Why You Should Get into Home Brewing
If you’re the kind of beer drinker who loves trying something new every time you go out or often find yourself walking out of the liquor store with a “Build Your Own Six-Pack,” home brewing might be for you.
While home brewing does require some initial investment, it can be a great way to cut down on your beer spending once you have all the basic equipment. A decent reusable kit can run you $80 to $90. Most starter kits include:
- A fermenting bucket with a grommeted lid and airlock
- A bottling bucket with a bottling spigot, bottle filler, and bottling tubing
- A siphon and siphon tubing
- A beer bottle brush, bottle capper, and caps
Larger kits may also come with a stainless brew kettle, a cleaner/sanitizer, and a stainless mixing spoon.
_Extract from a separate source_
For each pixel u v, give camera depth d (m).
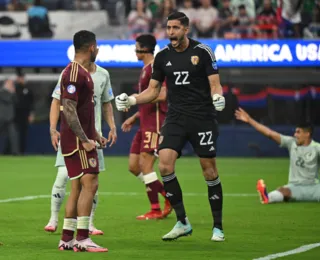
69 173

The ingredients you get will depend on your desired brewing method. If you choose to go the all-grain beer route, you’ll have to crush and roll your own barley grain and steep it in hot water. There are many ways to perform this technique, and it allows you to measure the amount of hops added, giving you greater control over the taste.
However, some beginners may want to use a “super batch” instead. This is a pre-hopped malt extract that you simply boil and pour into your fermenting bucket. You can also get un-hopped malt extract if you’d like to experiment with your own hops. (Keep in mind that there are over 100 different hop varieties, so be sure to do your research before picking some up.) This method, with the additional purchase of yeast, costs roughly $30. While the all-grain method is cheaper, it can be more difficult to perform.
The Cost-Effectiveness of Home Brewing
While the initial costs of home brewing may seem a bit high to some people, plus the added effort and time it takes to actually brew the beer, get this. One batch of homebrew will give you about 53 beers. If you exclude the purchase of the kit, this comes to about 56 cents for a 375 mL beer. Now, who wouldn’t take that deal?
The Brewing Process
Once you have your brewing kit and ingredients, it’s time to start learning how to brew. There are plenty of websites out there to help you get started brewing your first batch of homebrew. The American Homebrewers Association has an easy to follow home brewing guide for beginners. For those wanting a more comprehensive guide, the one on drinkcraftbeer.com is a good choice. Once you master the basics and are ready to conduct your own exBEERiments, Marshall Schott run a great experimental beer blog called Brülosophy.
All in all, the brewing process should take roughly five weeks. This includes sanitizing your equipment, boiling and mixing your ingredients, the fermentation process, and bottling.
So, if you love beer and aren’t oppose to putting in a little extra effort, why not give home brewing a shot? Who knows, you may even become the creator of your next personal favorite.